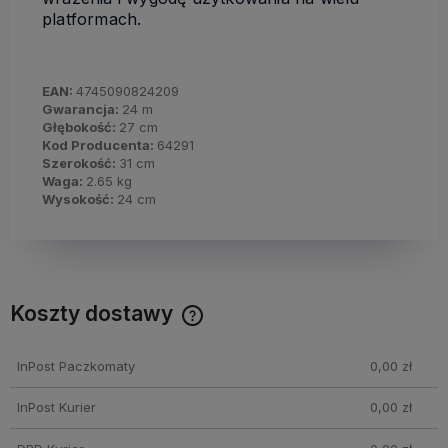
platformach.
EAN:
4745090824209
Gwarancja:
24 m
Głębokość:
27 cm
Kod Producenta:
64291
Szerokość:
31 cm
Waga:
2.65 kg
Wysokość:
24 cm
Koszty dostawy
Cena nie zawiera ewentualnych kosztów płatności
InPost Paczkomaty
0,00 zł
InPost Kurier
0,00 zł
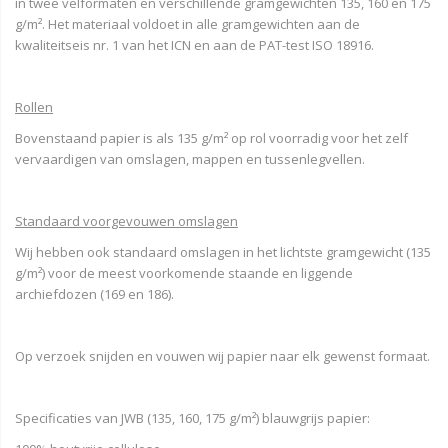
in twee velformaten en verschillende gramgewichten 135, 160 en 175
g/m². Het materiaal voldoet in alle gramgewichten aan de
kwaliteitseis nr. 1 van het ICN en aan de PAT-test ISO 18916.
Rollen
Bovenstaand papier is als 135 g/m² op rol voorradig voor het zelf
vervaardigen van omslagen, mappen en tussenlegvellen.
Standaard voorgevouwen omslagen
Wij hebben ook standaard omslagen in het lichtste gramgewicht (135
g/m²) voor de meest voorkomende staande en liggende
archiefdozen (169 en 186).
Op verzoek snijden en vouwen wij papier naar elk gewenst formaat.
Specificaties van JWB (135, 160, 175 g/m²) blauwgrijs papier:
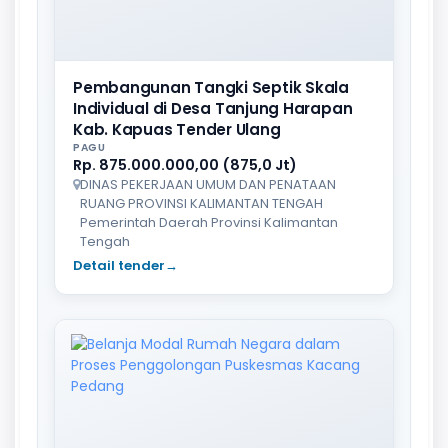
Pembangunan Tangki Septik Skala
Individual di Desa Tanjung Harapan
Kab. Kapuas Tender Ulang
PAGU
Rp. 875.000.000,00 (875,0 Jt)
DINAS PEKERJAAN UMUM DAN PENATAAN
RUANG PROVINSI KALIMANTAN TENGAH
Pemerintah Daerah Provinsi Kalimantan
Tengah
Detail tender
→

#### What is being asked:
Return the text of every record above line for line, unchanged, and leave out the pictures.

#### Answer section:
platformach.
EAN:
4745090824209
Gwarancja:
24 m
Głębokość:
27 cm
Kod Producenta:
64291
Szerokość:
31 cm
Waga:
2.65 kg
Wysokość:
24 cm
Koszty dostawy
Cena nie zawiera ewentualnych kosztów płatności
InPost Paczkomaty
0,00 zł
InPost Kurier
0,00 zł
in twee velformaten en verschillende gramgewichten 135, 160 en 175
g/m². Het materiaal voldoet in alle gramgewichten aan de
kwaliteitseis nr. 1 van het ICN en aan de PAT-test ISO 18916.
Rollen
Bovenstaand papier is als 135 g/m² op rol voorradig voor het zelf
vervaardigen van omslagen, mappen en tussenlegvellen.
Standaard voorgevouwen omslagen
Wij hebben ook standaard omslagen in het lichtste gramgewicht (135
g/m²) voor de meest voorkomende staande en liggende
archiefdozen (169 en 186).
Op verzoek snijden en vouwen wij papier naar elk gewenst formaat.
Specificaties van JWB (135, 160, 175 g/m²) blauwgrijs papier:
Pembangunan Tangki Septik Skala
Individual di Desa Tanjung Harapan
Kab. Kapuas Tender Ulang
PAGU
Rp. 875.000.000,00 (875,0 Jt)
DINAS PEKERJAAN UMUM DAN PENATAAN
RUANG PROVINSI KALIMANTAN TENGAH
Pemerintah Daerah Provinsi Kalimantan
Tengah
Detail tender
→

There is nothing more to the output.